Con: Minimal legroom for occupants, sluggish transmission, pricey options.

Pro: Capable suspension, impressive safety features, overall Toyota build quality.

Edmunds Say: Reliable but bland, the 2000 Toyota Corolla is a conservative pick in the economy sedan class.

What’s New: The 2000 Toyota Corolla receives increased performance from VVT-i engine technology. Horsepower jumps from 120 to 125. The Corolla also achieves low emission vehicle status this year.

Review: The Toyota Corolla has gone through many changes since it was first introduced in 1968. Over the course of its long life, the Corolla has appeared as a hatchback, coupe, wagon and sedan. The world has seen enough people fall in love with this car to make it one of the best-selling vehicles in the history of automobiles.

Now while that's neat and all, we're sure that what's really important to you and your wallet is whether the modern Corolla still has what it takes to stomp out its competitors. The current Corolla platform was introduced in 1998. In those two short years, the Dodge Neon, Ford Focus, Mazda Protege, and Volkswagen Golf have all been substantially redesigned or newly introduced.

To fend them off, the Corolla comes equipped with a 1.8-liter, all-aluminum, DOHC four-cylinder engine that cranks out 125 horsepower. This is five more than last year, thanks to a variable valve timing and lift system that Toyota calls VVT-i. VVT-i employs continuously variable intake valve timing to provide greater engine performance, better fuel economy and reduced pollution over a wide range of rpm.

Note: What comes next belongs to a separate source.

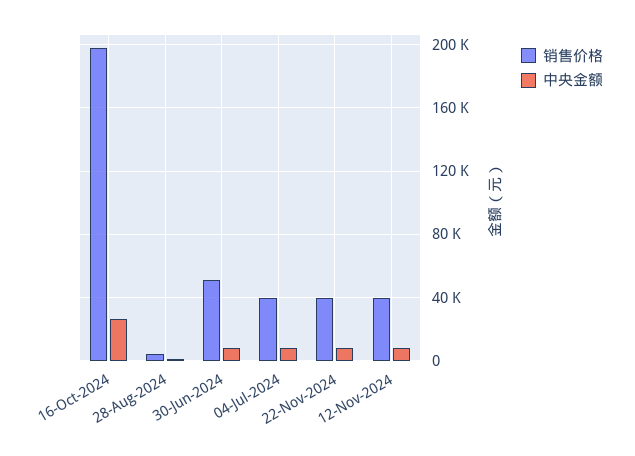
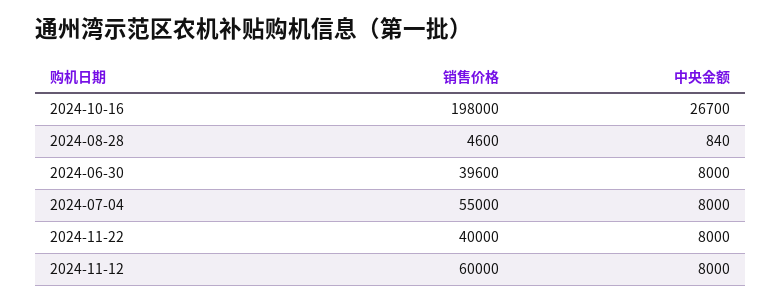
销售价格, 30-Jun-2024: 50000 -> 39600
销售价格, 04-Jul-2024: 40000 -> 55000
销售价格, 12-Nov-2024: 40000 -> 60000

With the exception of minimal legroom for both the driver and passengers, the Corolla's interior ergonomics are flawless. Toyota also managed to pack a multitude of interior storage compartments into the Corolla, including a small pullout drawer in the dash and a large bin under the HVAC controls. There is very little road noise and the Corolla handles quite well for a compact sedan.

The Corolla is one of the best compact sedans on the market. Few competitors (with the exception of Honda) can match Toyota's run-forever reputation and high levels of build quality. But the Corolla will certainly have its work cut out for it in 2000. Equipped with options most customers are expecting these days (such as ABS, CD player, and cruise control), the price of a Corolla can quickly jump to more than $18,000.